Una moltitudine di Comuni, più o meno piccoli, ciascuno con la pretesa di essere autosufficiente, di bastare a se stesso, a volte solo un alibi che nasconde l’ambizione di alcuni a costruire carriere, utilizzando la municipalità come moneta di scambio per soddisfare le proprie ambizioni personali.
La fine dei partiti, la distruzione di una classe dirigente che veniva selezionata severamente ha fatto il resto, con il paradosso che oggi, dopo decenni di traguardi raggiunti, con la costruzione identitaria di una sorta di “microregione cilentana”, forgiata e tenuta insieme dai siti Unesco, dalle aree marine protette, dal pensiero filosofico di Parmenide, dalla Dieta Mediterranea e da un Parco Nazionale, non si riesca a remare tutti insieme nella stessa direzione.
È sorta l’Unione dei Comuni dell’Alto Cilento, sfruttando in modo intelligente le normative nazionali ed europee che favoriscono le aggregazioni amministrative, con evidenti vantaggi finanziari e decisionali ed importanti economie di scala.
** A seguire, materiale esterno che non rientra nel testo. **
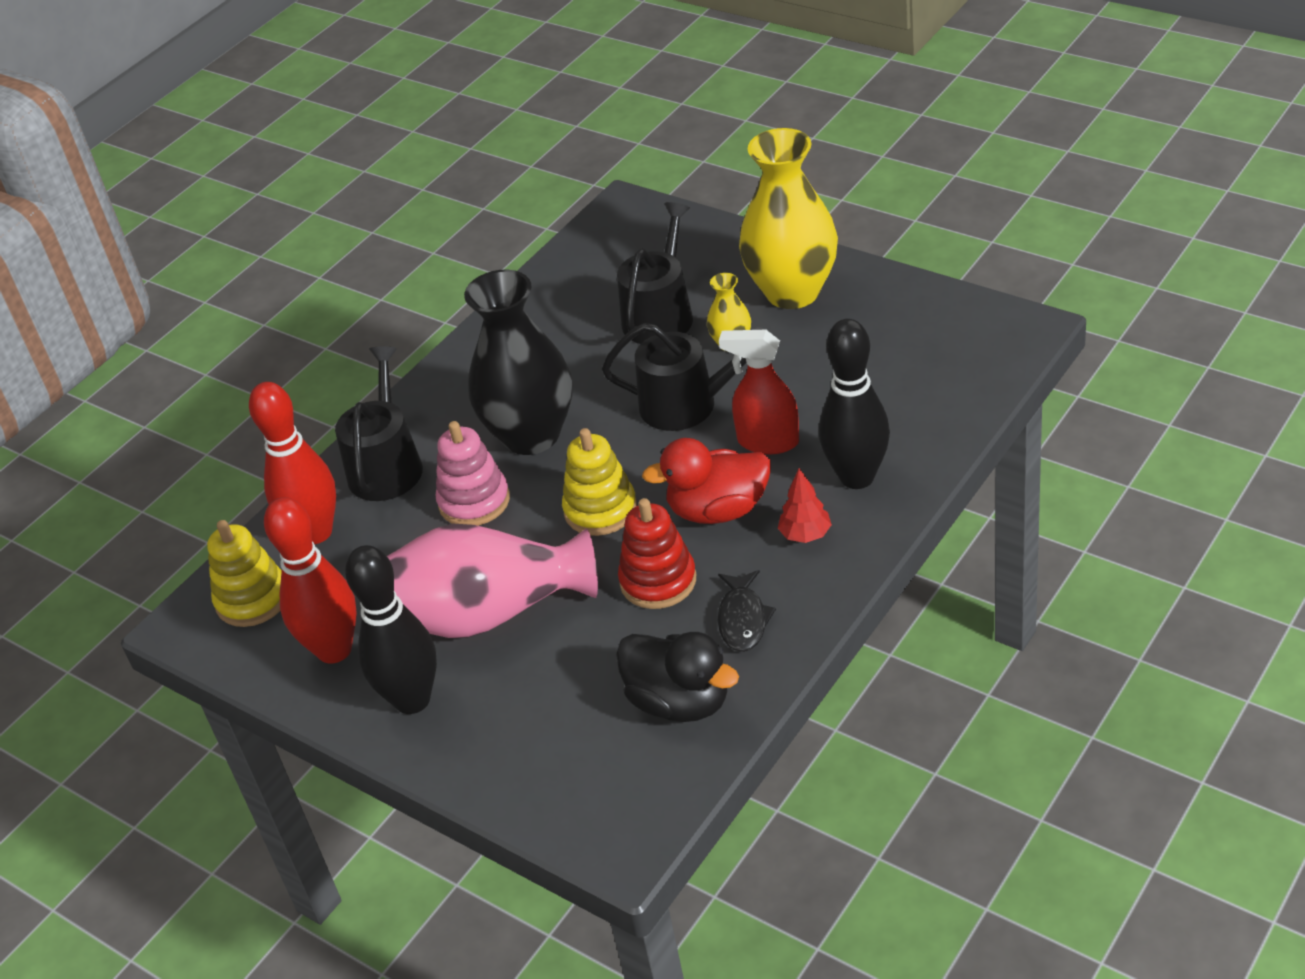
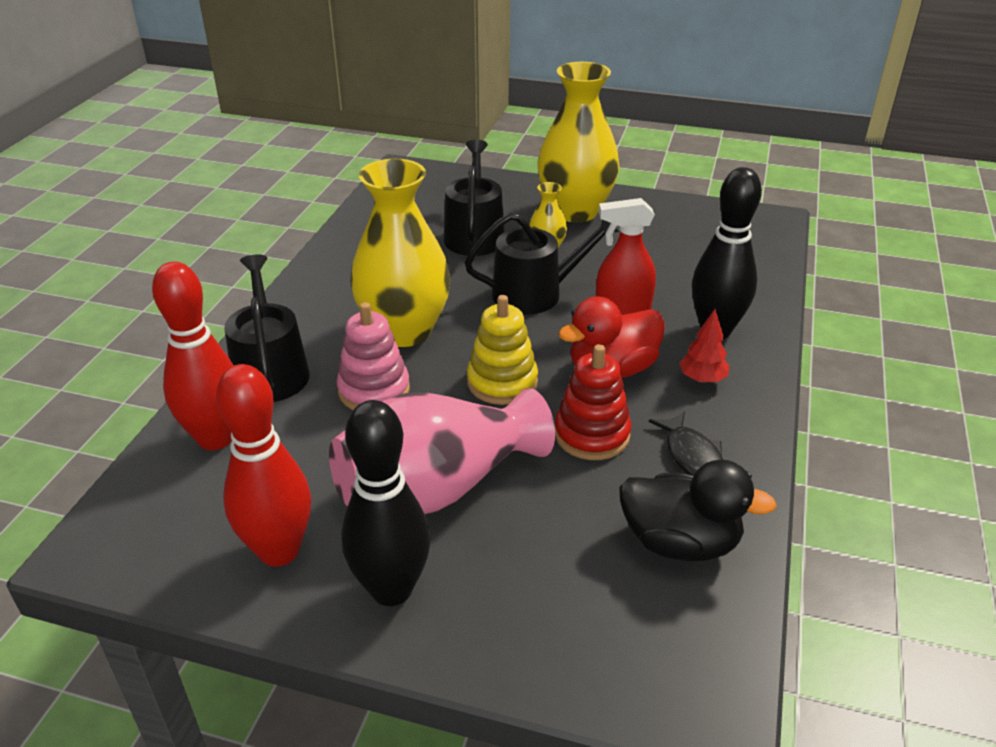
camera: 25 degrees left, 5 degrees down
(252, 599) = (163, 513): yellow stacking toy -> none
(531, 435) = (404, 331): black vase -> yellow vase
Ma il limite è che nessuna aggregazione comunale o sovracomunale, per quanto grande, possa colmare quel vuoto programmatico che richiederebbe una vera coesione territoriale, capace non solo di difendere i presìdi istituzionali, quanto di allargarne i confini, potenziandoli, focalizzando al meglio investimenti e politiche di sviluppo.
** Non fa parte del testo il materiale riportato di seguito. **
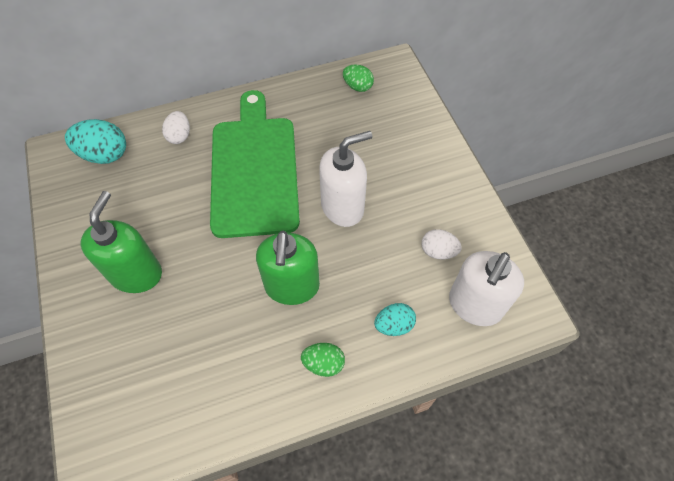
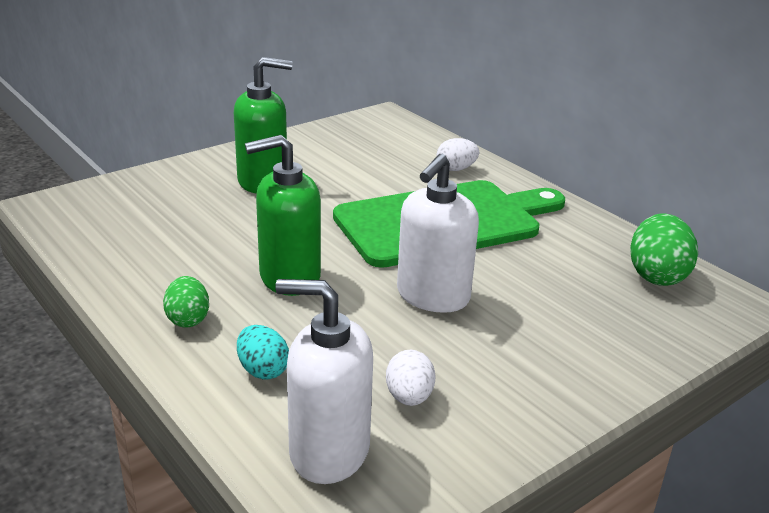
camera: 70 degrees right, 30 degrees down
(104, 155) = (398, 137): turquoise egg -> none
(343, 207) = (432, 296): white soap dispenser -> white soap dispenser turned 75 degrees clockwise
(357, 87) = (656, 275): green egg -> green egg, size x1.60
Ospedali e reparti, Scuole e Musei, Tribunale e Uffici finanziari, le reti idriche, stradali e ferroviarie, giusto per fare qualche esempio, andrebbero tutelati con pari attaccamento e consapevolezza della posta in gioco.
L’errore più grave sarebbe invece quello di creare altri contenitori, alternativi e divisivi. Non abbiamo bisogno di uno spezzatino creativo: il Basso o il Medio Cilento che si distinguerebbero dall’Alto, quasi fosse una sterminata area geografica o addirittura un Continente.
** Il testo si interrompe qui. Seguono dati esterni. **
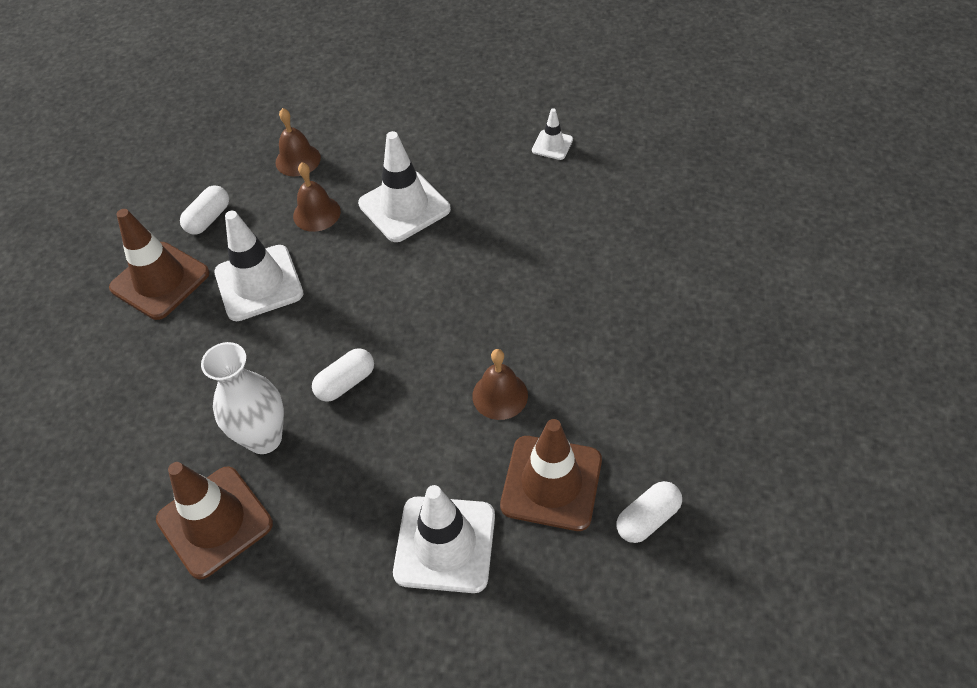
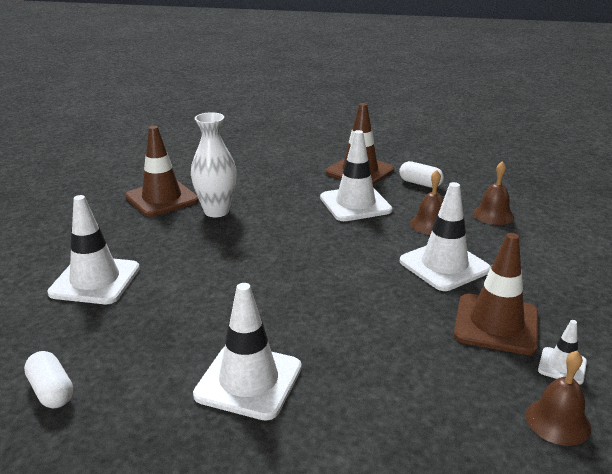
camera: 90 degrees right, 25 degrees down
(346, 383) = (253, 240): white capsule -> none
(500, 395) = (217, 311): brown bell -> brown bell (558, 421)
(551, 483) = (118, 335): brown traffic cone -> brown traffic cone (496, 324)
(604, 351) = (248, 381): none -> white traffic cone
Ripartizioni che andrebbe solo ad indebolire un territorio di per sè fragile e pieno di riserve naturali, ma anche mentali!
Recentemente il Vallo di Diano, realtà a noi vicina non solo geograficamente, avendo numeri economici di rilievo ed un patrimonio storico di assoluto valore, si è proposto con uno spot come un unico territorio da conoscere e valorizzare.
Un segnale ed un esempio di comunità, che segue altre analoghe iniziative, a cui i cilentani dovrebbero guardare come esempio, magari rilanciando proprio quei livelli istituzionali da troppo tempo parcheggiati nel sottoscala della politica, come la Comunità dei Sindaci del Parco.
Occorrerebbe ripartire da qui, senza avere quegli atteggiamenti di pregiudizio, non supportati da un’agenda politica degna di questo nome, paralizzandone la funzione propositiva e propulsiva.
Non abbiamo bisogno di primi della classe, di “città-stato” immaginarie o, peggio ancora, di un neofeudalesimo.
Una vera leadership si costruisce sui contenuti, sugli esempi, sugli obiettivi da raggiungere, tenendo insieme aree interne, fascia costiera ed aree antropizzate, senza lasciare indietro nessuno, senza velleità di rivincite e sentimenti di frustrazione.
Con una politica che sappia valorizzare lo straordinario “spartito ambientale, culturale ed antropologico”, con interpreti capaci di suonare con coralità, come i componenti di una grande orchestra, in attesa che a dirigerla sia finalmente un Maestro all’altezza di questo ruolo.